Immediate Fix: Verify the Internet Gateway Route
If your EC2 instance is not responding, the most common cause is a missing route to the Internet Gateway (IGW) in the subnet’s route table. Without a 0.0.0.0/0 entry, the instance cannot communicate with the public internet.
Follow these steps to restore connectivity immediately:
| Step | Action | Expected Value |
|---|---|---|
| 1. Identify Subnet | Go to EC2 Dashboard > Instances > Networking Tab. | Subnet ID (e.g., subnet-abc123) |
| 2. Open Route Table | Click the Subnet ID > Route Table tab. | rtb-xyz456 |
| 3. Edit Routes | Click “Edit routes” and add 0.0.0.0/0. | Target: igw-789xyz |
Once you save the changes, traffic should begin flowing to your public IP address immediately, provided your Security Groups allow the traffic.
Technical Explanation: The VPC Routing Logic
Every VPC has an implicit router. It uses route tables to determine where network traffic from your subnets or gateways is directed. Each subnet in your VPC must be associated with a route table.
By default, every route table contains a local route for communication within the VPC. This “local” route cannot be deleted or modified. For a subnet to be “public,” it must have a custom route pointing destination 0.0.0.0/0 to an Internet Gateway attached to the VPC.
If your EC2 instance is in a private subnet, it requires a NAT Gateway route instead of an Internet Gateway. In this scenario, the destination remains 0.0.0.0/0, but the target becomes the NAT Gateway ID (nat-…).
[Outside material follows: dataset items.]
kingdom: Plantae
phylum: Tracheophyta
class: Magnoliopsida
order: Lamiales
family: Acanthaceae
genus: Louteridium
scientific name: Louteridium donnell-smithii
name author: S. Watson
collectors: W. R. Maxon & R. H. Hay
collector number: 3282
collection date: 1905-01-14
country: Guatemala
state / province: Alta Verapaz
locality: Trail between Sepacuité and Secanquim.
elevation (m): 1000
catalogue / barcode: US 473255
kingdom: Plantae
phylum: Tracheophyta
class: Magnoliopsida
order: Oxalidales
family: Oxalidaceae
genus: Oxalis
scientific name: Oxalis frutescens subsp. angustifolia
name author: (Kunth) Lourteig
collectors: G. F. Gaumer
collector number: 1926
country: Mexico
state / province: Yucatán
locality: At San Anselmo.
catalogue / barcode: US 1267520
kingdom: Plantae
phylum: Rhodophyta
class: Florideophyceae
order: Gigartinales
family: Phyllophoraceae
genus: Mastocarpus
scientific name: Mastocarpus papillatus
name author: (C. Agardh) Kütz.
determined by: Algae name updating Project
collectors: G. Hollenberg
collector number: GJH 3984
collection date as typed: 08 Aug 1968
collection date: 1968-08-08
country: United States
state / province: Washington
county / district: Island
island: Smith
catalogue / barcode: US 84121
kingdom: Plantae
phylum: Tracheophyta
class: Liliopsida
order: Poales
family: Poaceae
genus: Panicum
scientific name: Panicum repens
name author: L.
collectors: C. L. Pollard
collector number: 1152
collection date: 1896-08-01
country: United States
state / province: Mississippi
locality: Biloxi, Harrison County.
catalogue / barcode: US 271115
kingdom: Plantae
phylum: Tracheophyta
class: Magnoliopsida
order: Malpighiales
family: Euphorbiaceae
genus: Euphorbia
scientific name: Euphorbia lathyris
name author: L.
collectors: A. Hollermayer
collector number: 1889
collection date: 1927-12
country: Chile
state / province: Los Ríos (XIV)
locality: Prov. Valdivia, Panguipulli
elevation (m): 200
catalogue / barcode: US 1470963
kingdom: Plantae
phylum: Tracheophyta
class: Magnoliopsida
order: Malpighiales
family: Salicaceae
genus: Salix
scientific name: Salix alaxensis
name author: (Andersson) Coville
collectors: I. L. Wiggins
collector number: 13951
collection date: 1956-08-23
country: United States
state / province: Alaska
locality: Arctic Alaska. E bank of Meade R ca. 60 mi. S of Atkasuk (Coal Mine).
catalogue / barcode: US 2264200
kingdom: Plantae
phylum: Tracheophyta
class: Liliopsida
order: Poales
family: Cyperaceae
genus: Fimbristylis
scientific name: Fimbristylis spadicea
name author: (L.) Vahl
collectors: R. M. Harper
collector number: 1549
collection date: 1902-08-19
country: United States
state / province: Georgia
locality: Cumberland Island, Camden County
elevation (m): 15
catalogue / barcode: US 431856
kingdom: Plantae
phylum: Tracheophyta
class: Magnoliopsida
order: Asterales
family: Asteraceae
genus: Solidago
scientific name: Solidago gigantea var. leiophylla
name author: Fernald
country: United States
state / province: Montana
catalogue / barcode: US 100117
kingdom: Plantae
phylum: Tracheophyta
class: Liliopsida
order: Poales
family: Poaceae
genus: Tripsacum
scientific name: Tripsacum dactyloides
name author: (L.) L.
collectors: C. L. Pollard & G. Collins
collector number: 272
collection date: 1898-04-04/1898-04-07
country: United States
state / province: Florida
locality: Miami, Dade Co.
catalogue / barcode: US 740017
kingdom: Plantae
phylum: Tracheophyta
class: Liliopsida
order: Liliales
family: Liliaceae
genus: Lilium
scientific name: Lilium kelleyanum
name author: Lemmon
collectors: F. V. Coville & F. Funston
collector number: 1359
Alternative Methods: CLI and Reachability Analyzer
If you prefer using the command line or need to automate the verification process, you can use the AWS CLI to describe your routing configuration.
Run the following command to check the routes associated with a specific route table ID:
aws ec2 describe-route-tables \
--route-table-ids rtb-0a1b2c3d4e5f6g7h8 \
--query 'RouteTables[*].Routes'If the routing appears correct but the instance is still not responding, use the VPC Reachability Analyzer. This tool performs a static configuration analysis to determine if a path exists between your source (e.g., an IGW) and the destination (your EC2 instance).
Common Troubleshooting Checklist
- Ensure the Internet Gateway is actually “Attached” to the VPC.
- Verify that the “Source/Dest. Check” is disabled if the instance is acting as a NAT appliance.
- Check if the Network ACLs (NACLs) are blocking traffic at the subnet boundary.